A floating floor ( a low cost product, brand unknown) is buckling on one seam in a house built for Habitat for Humanity. The buckling is at the end of a course that comes up against tile. The course is in the middle of the room (24′ wide).
Is there a way to determine where the expansion is being blocked or in what direction without having to remove all the baseboard?
This floor was put down before the K cabinets were installed.
Any suggestions are welcome. Thank you
Replies
One would guess that expansion is being blocked by the tile.
Not without your x-ray glasses. If you hasppen to have left yours in storage, then pull the damn base to find out where the floor is not being allowed to "float". What's to lose, a few finish nails, a caulk joint, and a touch up paint job? Heck you have a buckled floor to fix anyhow.
The predominant expansion should generally be allowed in the axis parallel to the length of the planking. Composits should alllowed for expansion at ends of planking as well. If you don't have a manufacturers installaion guide, thenfind a floor that is very similar in compostion to yours online or a box store and research those guidelines. They should be similar enough to go by.
BTW, this is the worst time of year in terms of finished wood products taking on ambiant moisture within a home. Boards will likely be at there widest dimension. If your Habitat home is poorly conditioned in terms of relative humidity, then you should allow for that bwith respect to both expansion and contraction.
im assuming the baseboards have shoe molding, i would look at the shoe molding and make sure that they didnt nail the shoe/quarter round straign down, nailing the floating floor at the same time. if this was the case, that and the tile would cause something like what your seeing. who put the floor down? why arent they fixing it?
Come on Mark. You don't really belive your shoe mold theory, do you?
The force of expanding wood far exceeds the shear value of a few meager brad nails. Remember your history: The Egyptians split solid granite into slabs by driving wood wedges into a series of drilled holes. After the wedges were driven tight, they were all soaked with water enought to provide the necessary hydraulic splitting pressure to make slabs.
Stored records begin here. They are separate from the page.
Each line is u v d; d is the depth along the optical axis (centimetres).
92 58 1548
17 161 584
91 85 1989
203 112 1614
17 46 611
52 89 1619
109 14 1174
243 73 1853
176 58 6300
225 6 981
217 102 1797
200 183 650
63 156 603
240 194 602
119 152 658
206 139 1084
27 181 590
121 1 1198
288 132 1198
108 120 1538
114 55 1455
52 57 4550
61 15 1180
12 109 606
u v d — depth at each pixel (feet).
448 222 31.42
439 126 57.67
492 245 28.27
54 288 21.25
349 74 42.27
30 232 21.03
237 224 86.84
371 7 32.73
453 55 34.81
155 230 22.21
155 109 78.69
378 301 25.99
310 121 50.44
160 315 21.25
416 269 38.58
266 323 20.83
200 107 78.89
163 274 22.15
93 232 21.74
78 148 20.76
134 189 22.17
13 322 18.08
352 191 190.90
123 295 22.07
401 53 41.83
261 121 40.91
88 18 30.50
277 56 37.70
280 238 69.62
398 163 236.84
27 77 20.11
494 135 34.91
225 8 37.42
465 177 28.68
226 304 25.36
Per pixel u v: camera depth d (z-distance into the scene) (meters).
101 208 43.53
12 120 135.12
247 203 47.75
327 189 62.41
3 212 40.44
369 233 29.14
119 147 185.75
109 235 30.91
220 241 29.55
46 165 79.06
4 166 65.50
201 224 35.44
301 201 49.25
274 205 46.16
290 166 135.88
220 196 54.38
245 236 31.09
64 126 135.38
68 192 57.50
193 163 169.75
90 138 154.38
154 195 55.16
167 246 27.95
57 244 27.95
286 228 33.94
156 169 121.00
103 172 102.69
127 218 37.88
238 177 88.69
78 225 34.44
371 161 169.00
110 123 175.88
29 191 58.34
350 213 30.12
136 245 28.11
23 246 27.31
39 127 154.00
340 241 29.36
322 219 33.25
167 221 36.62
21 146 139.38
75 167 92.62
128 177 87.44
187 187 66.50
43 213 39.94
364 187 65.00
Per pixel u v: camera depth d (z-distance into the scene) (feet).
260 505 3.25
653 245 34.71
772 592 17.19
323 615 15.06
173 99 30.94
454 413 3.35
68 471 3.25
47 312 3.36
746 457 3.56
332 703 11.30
Granted, a floating floor is not restrained on all sides like a circular bore, but it does take a fair amount of force to buckle a floor out of plane and toward the path of least resistance-which in this case is up. More than errent brads have to offer.
Keep in mind, also, that the brads likely weren't long enough to penetrate the subfloor which means that any errent brads would have been acting as mini cantilevered beams rather than posts and beams. The brads would have easily failed in bending before they even had a chance to be challenged by the floating floor in shear.
The shear value of a field of thinset tile restraining one side of the floor is substantial and should easily be enough to restrain one side of an expanding floating floor. The other restraing force preventing this floor from "floating", however, sounds to me like it has to be a framed wall. In other words, since tile-to-wood transition was probably installed tight for aethestic reasons, the total expansion allowance had to be made up on a single, opposite wall. Evidently it was not enough.
absolutely
once again you are injecting your out of touch opinion.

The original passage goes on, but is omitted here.